This site is intended for health professionals only

The move to PCTs promises positive gains for nurses

Marilyn Eveleigh

In April 2002 all primary healthcare will be provided by Primary Care Trusts (PCTs). This is the biggest organisational change of the NHS for GPs and community health services since its creation in 1948. Each Health Authority, which currently determines county-wide health needs, will be replaced by a PCT that will establish national health goals as well as local health priorities for its population. PCTs will be responsible for employing community staff and providing services. They will subcontract GPs and support GP-employed nursing and administrative staff. They will work in partnership with other community services, such as social services, welfare agencies and housing, for the health and wellbeing of the population they serve. It is a huge task. New goals, new roles, new leaders, new staff, new locations - new uncertainties!

Reflecting on the forthcoming changes, I would hope to see realised the following gains for all nurses in general practice:

  • Consistent named nurse leaders/advisers to keep the coalface nurses updated with organisational changes.
  • Clarity concerning education and training opportunities and the budgets to support them.
  • Supportive measures to lighten the load for nurses. This includes the provision of Patient Group Directions for some prescription-only medicines that nurses administer.
  • Mechanisms to reduce risk and isolation for nurses working in the general practice setting. Protected paid time for Clinical Supervision with a chosen supervisor would be at the top of my list.
  • Developments around the new group of nurses identified in the extended list of nurse prescribers. In addition, where and when the training of these prescribers will take place.

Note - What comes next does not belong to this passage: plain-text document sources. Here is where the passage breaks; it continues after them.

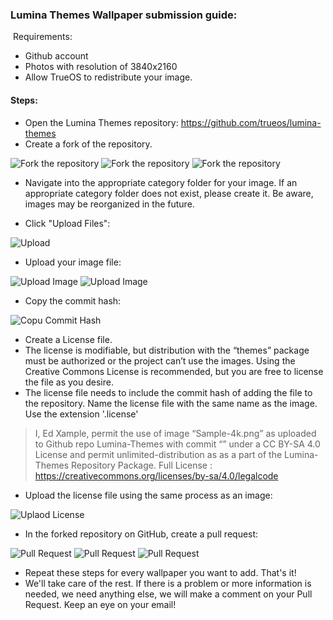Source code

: ### Lumina Themes Wallpaper submission guide:
﻿
Requirements:

+ Github account
+ Photos with resolution of 3840x2160
+ Allow TrueOS to redistribute your image.

#### Steps:

+ Open the Lumina Themes repository: https://github.com/trueos/lumina-themes
+ Create a fork of the repository. 

![Fork the repository](https://github.com/trueos/guides/blob/master/lumina-themes-submissions/content/fork_repo.png)
![Fork the repository](https://github.com/trueos/guides/blob/master/lumina-themes-submissions/content/fork_repo_2.png)
![Fork the repository](https://github.com/trueos/guides/blob/master/lumina-themes-submissions/content/fork_repo_3.png)


+ Navigate into the appropriate category folder for your image. If an appropriate category folder does not exist, please create it.  Be aware, images may be 
reorganized in the future.

+ Click "Upload Files": 

![Upload](https://github.com/trueos/guides/blob/master/lumina-themes-submissions/content/upload_files.png)

+ Upload your image file:

![Upload Image](https://github.com/trueos/guides/blob/master/lumina-themes-submissions/content/upload_files_2.png)
![Upload Image](https://github.com/trueos/guides/blob/master/lumina-themes-submissions/content/upload_files_3.png)

+ Copy the commit hash: 

![Copu Commit Hash](https://github.com/trueos/guides/blob/master/lumina-themes-submissions/content/get_commit_hash.png)

+ Create a License file.
+ The license is modifiable, but distribution with the “themes” package must be authorized or the project can’t use the images. Using the Creative Commons 
License is recommended, but you are free to license the file as you desire.
+ The license file needs to include the commit hash of adding the file to the repository.  Name the license file with the same name as the image. Use the 
extension '.license' 

> I, Ed Xample, permit the use of image “Sample-4k.png” as uploaded to Github repo Lumina-Themes with commit “<Commit Hash>” under a CC BY-SA 4.0 License and 
permit unlimited-distribution as as a part of the Lumina-Themes Repository Package.
Full License : https://creativecommons.org/licenses/by-sa/4.0/legalcode


+ Upload the license file using the same process as an image: 

![Uplaod License](https://github.com/trueos/guides/blob/master/lumina-themes-submissions/content/upload_files_4.png)

+ In the forked repository on GitHub, create a pull request:

![Pull Request](https://github.com/trueos/guides/blob/master/lumina-themes-submissions/content/pull_request.png)
![Pull Request](https://github.com/trueos/guides/blob/master/lumina-themes-submissions/content/pull_request_2.png)
![Pull Request](https://github.com/trueos/guides/blob/master/lumina-themes-submissions/content/pull_request_3.png)

+ Repeat these steps for every wallpaper you want to add. That's it! 
+ We'll take care of the rest. If there is a problem or more information is needed, we need 
anything else, we will make a comment on your Pull Request. Keep an eye on your email!

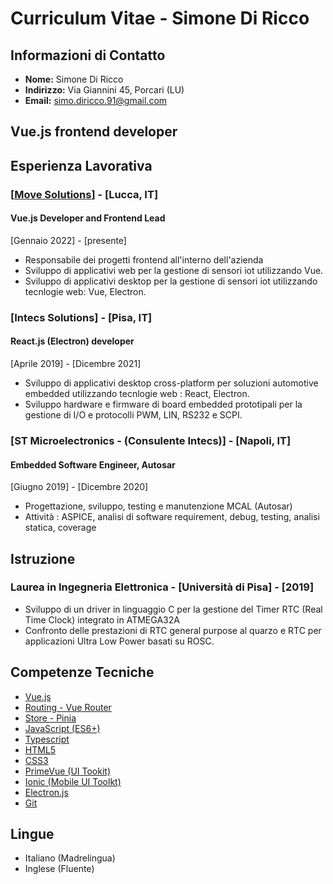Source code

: # Curriculum Vitae - Simone Di Ricco

## Informazioni di Contatto
- **Nome:** Simone Di Ricco
- **Indirizzo:** Via Giannini 45, Porcari (LU)
- **Email:** simo.diricco.91@gmail.com

## Vue.js frontend developer

## Esperienza Lavorativa
### [[Move Solutions](htttps://movesolutions.it)] - [Lucca, IT]
#### Vue.js Developer and Frontend Lead
[Gennaio 2022] - [presente]
- Responsabile dei progetti frontend all'interno dell'azienda
- Sviluppo di applicativi web per la gestione di sensori iot utilizzando Vue. 
- Sviluppo di applicativi desktop per la gestione di sensori iot utilizzando tecnlogie web: Vue, Electron.

### [Intecs Solutions] - [Pisa, IT]
#### React.js (Electron) developer
[Aprile 2019] - [Dicembre 2021]
- Sviluppo di applicativi desktop cross-platform per soluzioni automotive embedded utilizzando tecnlogie web : React, Electron.
- Sviluppo hardware e firmware di board embedded prototipali per la gestione di I/O e protocolli PWM, LIN, RS232 e SCPI.

### [ST Microelectronics - (Consulente Intecs)] - [Napoli, IT]
#### Embedded Software Engineer, Autosar 
[Giugno 2019] - [Dicembre 2020]
- Progettazione, sviluppo, testing e manutenzione MCAL (Autosar)
- Attività : ASPICE, analisi di software requirement, debug, testing, analisi statica, coverage

## Istruzione
### Laurea in Ingegneria Elettronica - [Università di Pisa] - [2019]
- Sviluppo di un driver in linguaggio C per la gestione del Timer RTC (Real Time Clock) integrato in ATMEGA32A
- Confronto delle prestazioni di RTC general purpose al quarzo e RTC per applicazioni Ultra Low Power basati su ROSC.

## Competenze Tecniche
- [Vue.js](https://vuejs.org/)
- [Routing - Vue Router](https://router.vuejs.org/)
- [Store - Pinia](https://pinia.vuejs.org/)
- [JavaScript (ES6+)](https://www.ecma-international.org/publications-and-standards/standards/ecma-262/)
- [Typescript](https://www.typescriptlang.org/)
- [HTML5](https://developer.mozilla.org/en-US/docs/Glossary/HTML5)
- [CSS3](https://developer.mozilla.org/en-US/docs/Web/CSS)
- [PrimeVue (UI Tookit)](https://primevue.org/)
- [Ionic (Mobile UI Toolkt)](https://ionicframework.com/)
- [Electron.js](https://www.electronjs.org/)
- [Git](https://git-scm.com/)

## Lingue
- Italiano (Madrelingua)
- Inglese (Fluente)

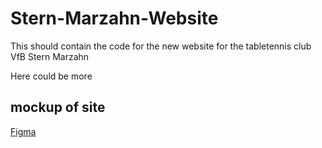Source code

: # Stern-Marzahn-Website
This should contain the code for the new website for the tabletennis club VfB Stern Marzahn


 Here could be more
## mockup of site
[Figma](https://www.figma.com/design/sPcUwZ7eaSY4GeUMgqQEfk/Stern-Marzahn-Web?node-id=0-1&t=8YMwsKH7PUcwoYtC-1)
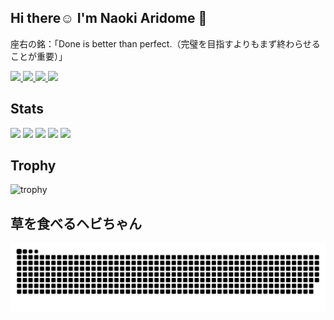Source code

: ## Hi there☺️ I'm Naoki Aridome 🐣
座右の銘：「Done is better than perfect.（完璧を目指すよりもまず終わらせることが重要）」

<!--
**aridome222/aridome222** is a ✨ _special_ ✨ repository because its `README.md` (this file) appears on your GitHub profile.

Here are some ideas to get you started:

- 🔭 I’m currently working on ...
- 🌱 I’m currently learning ...
- 👯 I’m looking to collaborate on ...
- 🤔 I’m looking for help with ...
- 💬 Ask me about ...
- 📫 How to reach me: ...
- 😄 Pronouns: ...
- ⚡ Fun fact: ...
-->

<!-- gitのprofileやqiitaの情報 -->
<p align="left">
  <a href="https://github.com/aridome222">
    <img height="20" src="https://komarev.com/ghpvc/?username=aridome222" />
  </a>
  <a href="https://github.com/aridome222">
    <img height="20" src="https://img.shields.io/github/followers/aridome222?label=follow&logo=github&style=flat" />
  </a>
  <a href="http://qiita.com/aridome222">
    <img height="20" src="https://qiita-badge.apiapi.app/s/aridome222/posts.svg" />
  </a>
  <a href="http://qiita.com/aridome222">
    <img height="20" src="https://qiita-badge.apiapi.app/s/aridome222/contributions.svg" />
  </a>
</p>

<!-- 自分のステータスやグラフ、トロフィー -->
## Stats
![](http://github-profile-summary-cards.vercel.app/api/cards/profile-details?username=aridome222&theme=gruvbox)
![](http://github-profile-summary-cards.vercel.app/api/cards/repos-per-language?username=aridome222&theme=gruvbox)
![](http://github-profile-summary-cards.vercel.app/api/cards/most-commit-language?username=aridome222&theme=gruvbox)
![](http://github-profile-summary-cards.vercel.app/api/cards/stats?username=aridome222&theme=gruvbox)
![](http://github-profile-summary-cards.vercel.app/api/cards/productive-time?username=aridome222&theme=gruvbox&utcOffset=9)

## Trophy
![trophy](https://github-profile-trophy.vercel.app/?username=aridome222&theme=gruvbox)

<!-- 草を食べるへびちゃん -->
## 草を食べるヘビちゃん
![](https://raw.githubusercontent.com/aridome222/aridome222/output/github-contribution-grid-snake.svg)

But there is a very mixed and unequal picture throughout the country. A few established PCTs have some of these points sorted, but others have not made decisions yet. They are still getting their nurse directors, development and clinical governance leads and nurse advisers in place - and the array of new titles is getting very confusing!

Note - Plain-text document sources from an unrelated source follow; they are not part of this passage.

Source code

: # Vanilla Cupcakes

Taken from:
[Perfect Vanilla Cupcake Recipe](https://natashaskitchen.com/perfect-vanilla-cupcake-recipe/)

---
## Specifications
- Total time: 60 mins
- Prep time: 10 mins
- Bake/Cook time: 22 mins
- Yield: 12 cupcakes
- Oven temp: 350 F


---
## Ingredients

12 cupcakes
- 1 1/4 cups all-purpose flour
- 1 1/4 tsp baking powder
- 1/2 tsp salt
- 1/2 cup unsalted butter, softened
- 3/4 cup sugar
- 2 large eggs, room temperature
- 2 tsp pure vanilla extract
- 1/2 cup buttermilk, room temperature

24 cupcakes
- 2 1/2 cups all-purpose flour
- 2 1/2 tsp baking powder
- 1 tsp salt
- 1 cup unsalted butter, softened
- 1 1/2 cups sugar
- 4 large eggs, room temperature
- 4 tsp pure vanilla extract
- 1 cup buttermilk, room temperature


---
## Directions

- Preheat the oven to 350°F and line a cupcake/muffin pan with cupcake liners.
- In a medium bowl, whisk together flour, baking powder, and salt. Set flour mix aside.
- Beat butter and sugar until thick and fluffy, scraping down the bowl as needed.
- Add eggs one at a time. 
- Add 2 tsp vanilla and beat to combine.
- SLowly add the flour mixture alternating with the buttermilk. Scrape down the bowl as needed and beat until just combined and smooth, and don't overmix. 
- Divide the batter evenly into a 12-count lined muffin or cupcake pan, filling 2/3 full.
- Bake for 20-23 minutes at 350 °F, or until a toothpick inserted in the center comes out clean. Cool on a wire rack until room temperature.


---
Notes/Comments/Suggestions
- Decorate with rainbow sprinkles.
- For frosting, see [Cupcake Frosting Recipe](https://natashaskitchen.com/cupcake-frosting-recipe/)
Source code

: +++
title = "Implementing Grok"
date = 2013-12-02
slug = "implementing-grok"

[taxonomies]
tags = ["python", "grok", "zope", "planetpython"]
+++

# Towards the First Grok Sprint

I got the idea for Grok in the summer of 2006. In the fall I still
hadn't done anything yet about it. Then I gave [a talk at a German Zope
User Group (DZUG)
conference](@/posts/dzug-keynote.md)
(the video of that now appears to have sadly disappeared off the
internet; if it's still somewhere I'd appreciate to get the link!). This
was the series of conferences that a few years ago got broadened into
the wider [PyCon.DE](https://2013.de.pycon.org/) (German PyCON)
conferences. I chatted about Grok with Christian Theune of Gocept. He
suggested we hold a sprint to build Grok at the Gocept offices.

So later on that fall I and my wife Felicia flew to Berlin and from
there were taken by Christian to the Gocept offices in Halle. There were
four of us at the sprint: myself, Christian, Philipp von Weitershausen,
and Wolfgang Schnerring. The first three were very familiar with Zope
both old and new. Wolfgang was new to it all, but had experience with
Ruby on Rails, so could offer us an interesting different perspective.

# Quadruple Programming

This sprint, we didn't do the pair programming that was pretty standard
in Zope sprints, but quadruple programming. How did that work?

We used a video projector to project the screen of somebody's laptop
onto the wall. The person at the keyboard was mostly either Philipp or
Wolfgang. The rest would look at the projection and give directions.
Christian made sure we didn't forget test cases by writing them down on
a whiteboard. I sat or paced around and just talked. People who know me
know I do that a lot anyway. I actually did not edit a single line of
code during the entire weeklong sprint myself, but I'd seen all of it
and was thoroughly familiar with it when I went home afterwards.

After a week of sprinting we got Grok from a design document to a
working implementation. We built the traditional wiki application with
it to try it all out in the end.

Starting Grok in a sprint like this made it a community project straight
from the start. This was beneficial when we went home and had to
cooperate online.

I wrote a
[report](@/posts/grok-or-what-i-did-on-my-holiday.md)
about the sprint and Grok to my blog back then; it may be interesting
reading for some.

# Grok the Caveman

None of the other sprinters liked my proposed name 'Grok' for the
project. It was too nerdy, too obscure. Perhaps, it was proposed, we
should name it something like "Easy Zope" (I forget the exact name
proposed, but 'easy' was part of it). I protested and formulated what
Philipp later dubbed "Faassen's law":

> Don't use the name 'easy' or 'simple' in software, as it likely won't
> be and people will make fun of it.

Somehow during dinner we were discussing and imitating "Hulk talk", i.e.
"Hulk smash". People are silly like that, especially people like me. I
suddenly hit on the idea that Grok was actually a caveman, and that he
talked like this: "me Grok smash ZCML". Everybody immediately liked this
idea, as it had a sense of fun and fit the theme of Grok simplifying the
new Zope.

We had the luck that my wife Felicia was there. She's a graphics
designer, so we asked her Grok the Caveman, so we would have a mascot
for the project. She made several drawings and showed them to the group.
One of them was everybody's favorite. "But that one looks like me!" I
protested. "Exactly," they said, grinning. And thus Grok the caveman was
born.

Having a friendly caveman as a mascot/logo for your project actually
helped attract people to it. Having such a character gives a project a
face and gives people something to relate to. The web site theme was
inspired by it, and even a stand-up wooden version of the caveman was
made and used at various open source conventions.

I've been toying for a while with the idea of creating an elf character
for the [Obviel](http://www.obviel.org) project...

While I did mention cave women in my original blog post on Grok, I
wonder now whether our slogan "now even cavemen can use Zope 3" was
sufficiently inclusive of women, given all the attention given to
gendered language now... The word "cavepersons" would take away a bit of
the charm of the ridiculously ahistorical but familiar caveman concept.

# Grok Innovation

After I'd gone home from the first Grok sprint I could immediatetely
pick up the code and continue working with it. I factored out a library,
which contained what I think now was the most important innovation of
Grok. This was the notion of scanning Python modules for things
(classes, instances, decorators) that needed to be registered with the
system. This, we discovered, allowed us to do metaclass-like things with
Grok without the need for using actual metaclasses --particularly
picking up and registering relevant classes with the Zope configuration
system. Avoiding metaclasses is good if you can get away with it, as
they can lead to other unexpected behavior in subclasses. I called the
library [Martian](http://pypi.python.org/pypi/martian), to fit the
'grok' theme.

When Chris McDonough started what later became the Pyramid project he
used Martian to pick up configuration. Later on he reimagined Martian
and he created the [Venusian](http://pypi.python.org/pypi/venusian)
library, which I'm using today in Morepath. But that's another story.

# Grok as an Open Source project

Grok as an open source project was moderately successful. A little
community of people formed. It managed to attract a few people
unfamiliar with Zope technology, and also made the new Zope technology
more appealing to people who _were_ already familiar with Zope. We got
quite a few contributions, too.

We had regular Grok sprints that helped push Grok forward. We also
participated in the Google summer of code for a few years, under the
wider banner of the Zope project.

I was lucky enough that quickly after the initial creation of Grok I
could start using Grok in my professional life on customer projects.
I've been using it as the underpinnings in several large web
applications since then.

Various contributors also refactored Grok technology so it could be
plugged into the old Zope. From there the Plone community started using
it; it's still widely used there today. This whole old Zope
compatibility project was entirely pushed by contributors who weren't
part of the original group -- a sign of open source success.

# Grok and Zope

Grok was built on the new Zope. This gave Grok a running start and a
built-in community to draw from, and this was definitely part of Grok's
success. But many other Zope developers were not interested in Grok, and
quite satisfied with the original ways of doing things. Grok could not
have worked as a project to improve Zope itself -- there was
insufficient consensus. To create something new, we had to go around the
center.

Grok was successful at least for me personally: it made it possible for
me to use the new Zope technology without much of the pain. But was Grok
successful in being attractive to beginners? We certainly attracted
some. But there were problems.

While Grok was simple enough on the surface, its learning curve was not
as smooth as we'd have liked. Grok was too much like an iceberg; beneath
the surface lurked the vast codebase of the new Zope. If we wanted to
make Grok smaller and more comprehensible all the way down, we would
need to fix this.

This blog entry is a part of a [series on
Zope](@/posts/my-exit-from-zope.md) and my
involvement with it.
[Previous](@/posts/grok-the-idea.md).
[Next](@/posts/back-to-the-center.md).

For those Primary Care Groups who are to become PCTs in April 2002, the application to the Secretary of State for Health for approval is taking up most of the energy of the few staff they have. Individual nurse support often appears scant as discussions tend to centre around the whole nursing "workforce" as a resource to deliver healthcare.

So who is looking after the nurses as individuals through this change? Who supports them regarding future career and educational plans? Who guides them through the maze of professional responsibilities and risks they encounter every day? Who advises GPs on nurses' hours that should be allocated to meet the pressures of government and patient demands? These are the burdens readers tell us they are experiencing now.

Uncertainty is difficult at the best of times - but it does offer opportunity. To support nurses, especially practice nurses, at this time, Nursing in Practice has created a unique resource - the NiP Network - to give guidance on issues that impinge on them as individuals. NiP Network comprises nurse advisers, experienced nurses and specialist contacts who are willing and able to offer advice on clinical, employment and career issues - or point people in the right direction for local answers! See page 126 of this issue for further details of this enterprising new initiative.

The above comments may seem unfair to some organisations that have been able to cushion the effects of uncertainty. If so, please do write and tell us how you did it so that we can spread the word …

In the next issue I shall attempt to expand on identified gains for nurses in the move to local healthcare organisations. Until then, I and all of the NiP team wish you and yours a Merry Christmas and a Happy (and, we all hope, Peaceful) New Year.